=== ABOUT THIS EXERCISE ===
The entries below should be quoted exactly, with no pictures carried over.

···

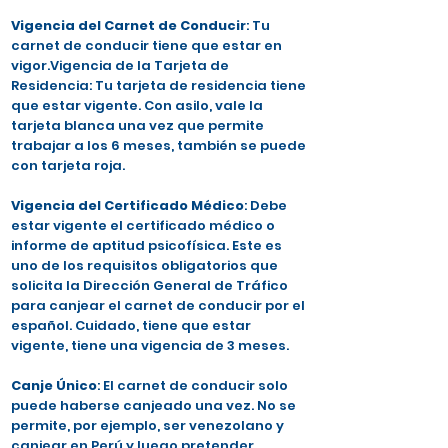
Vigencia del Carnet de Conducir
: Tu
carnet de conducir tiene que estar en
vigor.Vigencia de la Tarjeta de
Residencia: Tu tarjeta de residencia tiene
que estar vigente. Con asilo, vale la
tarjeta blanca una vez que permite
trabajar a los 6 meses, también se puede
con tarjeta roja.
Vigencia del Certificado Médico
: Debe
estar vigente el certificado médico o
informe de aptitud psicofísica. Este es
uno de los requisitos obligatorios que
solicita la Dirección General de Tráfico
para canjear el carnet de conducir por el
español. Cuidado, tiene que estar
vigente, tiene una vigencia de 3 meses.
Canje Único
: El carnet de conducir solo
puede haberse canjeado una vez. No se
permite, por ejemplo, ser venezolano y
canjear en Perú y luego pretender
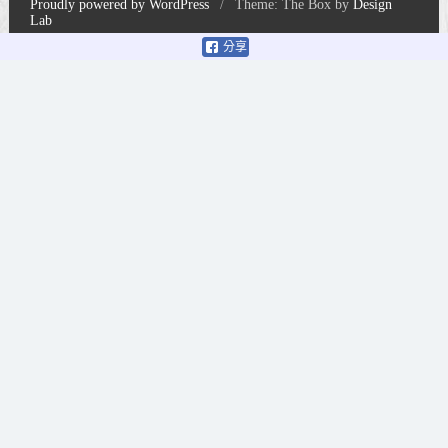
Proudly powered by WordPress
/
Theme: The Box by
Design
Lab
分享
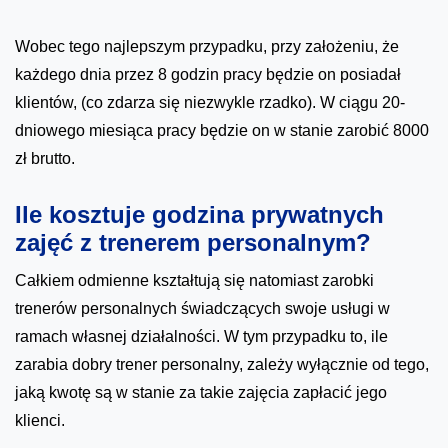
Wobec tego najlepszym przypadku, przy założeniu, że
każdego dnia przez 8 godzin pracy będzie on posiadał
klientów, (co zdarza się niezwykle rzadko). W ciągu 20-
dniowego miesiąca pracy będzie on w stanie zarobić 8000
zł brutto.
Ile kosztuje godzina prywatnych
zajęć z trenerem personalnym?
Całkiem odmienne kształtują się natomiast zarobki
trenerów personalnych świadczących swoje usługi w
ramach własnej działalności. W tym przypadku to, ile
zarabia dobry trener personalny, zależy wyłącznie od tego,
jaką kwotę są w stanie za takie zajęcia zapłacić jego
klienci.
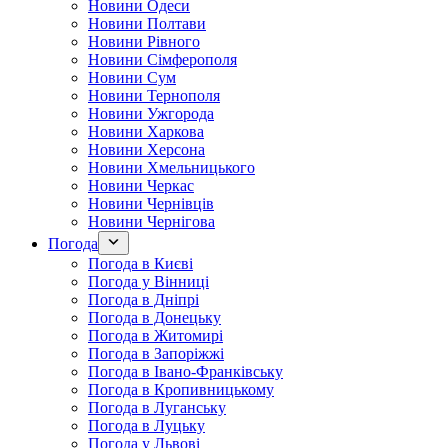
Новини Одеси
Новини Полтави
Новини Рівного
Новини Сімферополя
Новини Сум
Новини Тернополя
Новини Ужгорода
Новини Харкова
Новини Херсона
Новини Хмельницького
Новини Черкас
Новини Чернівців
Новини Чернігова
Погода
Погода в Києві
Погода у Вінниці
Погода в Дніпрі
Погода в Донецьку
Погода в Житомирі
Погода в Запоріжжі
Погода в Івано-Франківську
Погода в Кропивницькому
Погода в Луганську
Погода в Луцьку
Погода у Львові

···

=== RESPONSE AREA ===
Vigencia del Carnet de Conducir
: Tu
carnet de conducir tiene que estar en
vigor.Vigencia de la Tarjeta de
Residencia: Tu tarjeta de residencia tiene
que estar vigente. Con asilo, vale la
tarjeta blanca una vez que permite
trabajar a los 6 meses, también se puede
con tarjeta roja.
Vigencia del Certificado Médico
: Debe
estar vigente el certificado médico o
informe de aptitud psicofísica. Este es
uno de los requisitos obligatorios que
solicita la Dirección General de Tráfico
para canjear el carnet de conducir por el
español. Cuidado, tiene que estar
vigente, tiene una vigencia de 3 meses.
Canje Único
: El carnet de conducir solo
puede haberse canjeado una vez. No se
permite, por ejemplo, ser venezolano y
canjear en Perú y luego pretender
Proudly powered by WordPress
/
Theme: The Box by
Design
Lab
分享
Wobec tego najlepszym przypadku, przy założeniu, że
każdego dnia przez 8 godzin pracy będzie on posiadał
klientów, (co zdarza się niezwykle rzadko). W ciągu 20-
dniowego miesiąca pracy będzie on w stanie zarobić 8000
zł brutto.
Ile kosztuje godzina prywatnych
zajęć z trenerem personalnym?
Całkiem odmienne kształtują się natomiast zarobki
trenerów personalnych świadczących swoje usługi w
ramach własnej działalności. W tym przypadku to, ile
zarabia dobry trener personalny, zależy wyłącznie od tego,
jaką kwotę są w stanie za takie zajęcia zapłacić jego
klienci.
Новини Одеси
Новини Полтави
Новини Рівного
Новини Сімферополя
Новини Сум
Новини Тернополя
Новини Ужгорода
Новини Харкова
Новини Херсона
Новини Хмельницького
Новини Черкас
Новини Чернівців
Новини Чернігова
Погода
Погода в Києві
Погода у Вінниці
Погода в Дніпрі
Погода в Донецьку
Погода в Житомирі
Погода в Запоріжжі
Погода в Івано-Франківську
Погода в Кропивницькому
Погода в Луганську
Погода в Луцьку
Погода у Львові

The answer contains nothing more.